- Document segment
--- START ---

Posted 2016-01-12T08:50:08.937

Reputation: 41

This is a great solution, however the registry key keeps coming back. I found out that setting permissions on this key to DENY for Everyone + two other "weird" accounts and then yourself as ALLOW worked and the problem stopped appearing altogether. – Miloš – 2018-11-07T15:59:27.923

4

Try this. At least it's work for me.

https://it42.cc/2018/11/04/windows-10-unwanted-keyboard-layout-fixed/

In order to fix this problem you have to do following steps:

Go to setting > Time & Language > Region & Language > Administrative language setting Under Welcome screen and new user accounts make sure that there are no extra keyboard layout appear in the list Click OK and Restart PC. This should fix your problem.

berm

Posted 2016-01-12T08:50:08.937

Reputation: 61

1

Welcome to Super User. Few hints: Posting the same answer with the same link under multiple questions may be seen as spam. If your answer applies for more than one question then maybe these questions are duplicates; in such case it's better to flag questions as such. At the moment you don't have enough reputation to flag, still posting the same answer is not a good idea.

– Kamil Maciorowski – 2018-11-04T21:57:46.997

This is the one correct answer. All the others are only workarounds until the unwanted layout comes again. – Arturo Torres Sánchez – 2019-09-26T01:48:37.877

0

You have to disable language preferences as well, then adding/removing keyboard layout will work.

Petr Pospíchal

Posted 2016-01-12T08:50:08.937

Reputation: 1

0

For my case, I tried all the above methods and it keeps coming back. I get it working by installing CCleaner Free version, then click -> Registry on the left, then-> scan for issues -> fix issues-> restart your PC. It should solve the problem.

sc30

Posted 2016-01-12T08:50:08.937

Reputation: 1

0

Late answer but maybe is still usefull.

I went trought the same problem in already 2 PC's, in both I solved it deleting the registry for the keyboard layout causing the problem. No serious consequence in any of them untill now.

  1. Backup. Make sure to have a backup of your PC, at leats of your Registry, you could damage your system doing this.

--- END ---

- To do
1 – Answer these from the forum thread on the unwanted keyboard layout:
(a) Which program did sc30 install to get the fix working?
(b) What does Petr Pospíchal say must be disabled as well?
(c) According to Kamil Maciorowski, posting the same answer with the same link under multiple questions may be seen as what?
2 – Repeat the passage of the forum thread on the unwanted keyboard layout starting with "Petr Pospíchal" and going on through "solve the problem.".
The records aren't needed for any of this work.

- Listed entries
--- START ---

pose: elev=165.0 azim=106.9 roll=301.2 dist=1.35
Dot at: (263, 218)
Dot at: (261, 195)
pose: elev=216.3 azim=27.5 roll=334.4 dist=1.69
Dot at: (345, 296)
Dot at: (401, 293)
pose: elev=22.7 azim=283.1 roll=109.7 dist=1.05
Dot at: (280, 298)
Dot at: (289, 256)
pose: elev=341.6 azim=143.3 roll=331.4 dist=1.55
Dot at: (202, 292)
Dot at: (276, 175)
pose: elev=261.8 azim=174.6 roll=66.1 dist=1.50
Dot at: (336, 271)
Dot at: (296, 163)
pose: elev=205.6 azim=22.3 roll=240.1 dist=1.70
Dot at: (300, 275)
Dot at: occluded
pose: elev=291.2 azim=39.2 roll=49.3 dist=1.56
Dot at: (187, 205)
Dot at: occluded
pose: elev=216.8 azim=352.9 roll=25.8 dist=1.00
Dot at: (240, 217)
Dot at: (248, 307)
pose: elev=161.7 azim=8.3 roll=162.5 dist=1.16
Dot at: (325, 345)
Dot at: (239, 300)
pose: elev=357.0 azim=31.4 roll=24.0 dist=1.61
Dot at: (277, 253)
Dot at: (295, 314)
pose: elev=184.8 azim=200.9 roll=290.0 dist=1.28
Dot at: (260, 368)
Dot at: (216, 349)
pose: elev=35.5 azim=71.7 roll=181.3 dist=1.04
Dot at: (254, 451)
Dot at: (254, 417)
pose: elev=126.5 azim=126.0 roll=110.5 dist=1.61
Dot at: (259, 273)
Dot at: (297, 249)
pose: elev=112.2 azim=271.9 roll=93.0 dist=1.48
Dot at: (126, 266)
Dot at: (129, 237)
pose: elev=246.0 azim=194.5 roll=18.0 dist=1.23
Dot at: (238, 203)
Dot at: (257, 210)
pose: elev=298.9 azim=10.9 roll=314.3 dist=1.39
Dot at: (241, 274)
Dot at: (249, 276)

--- END ---

- Results by task
1 –
(a) The CCleaner Free version.
(b) Language preferences.
(c) Spam.

2 –
Petr Pospíchal

Posted 2016-01-12T08:50:08.937

Reputation: 1

0

For my case, I tried all the above methods and it keeps coming back. I get it working by installing CCleaner Free version, then click -> Registry on the left, then-> scan for issues -> fix issues-> restart your PC. It should solve the problem.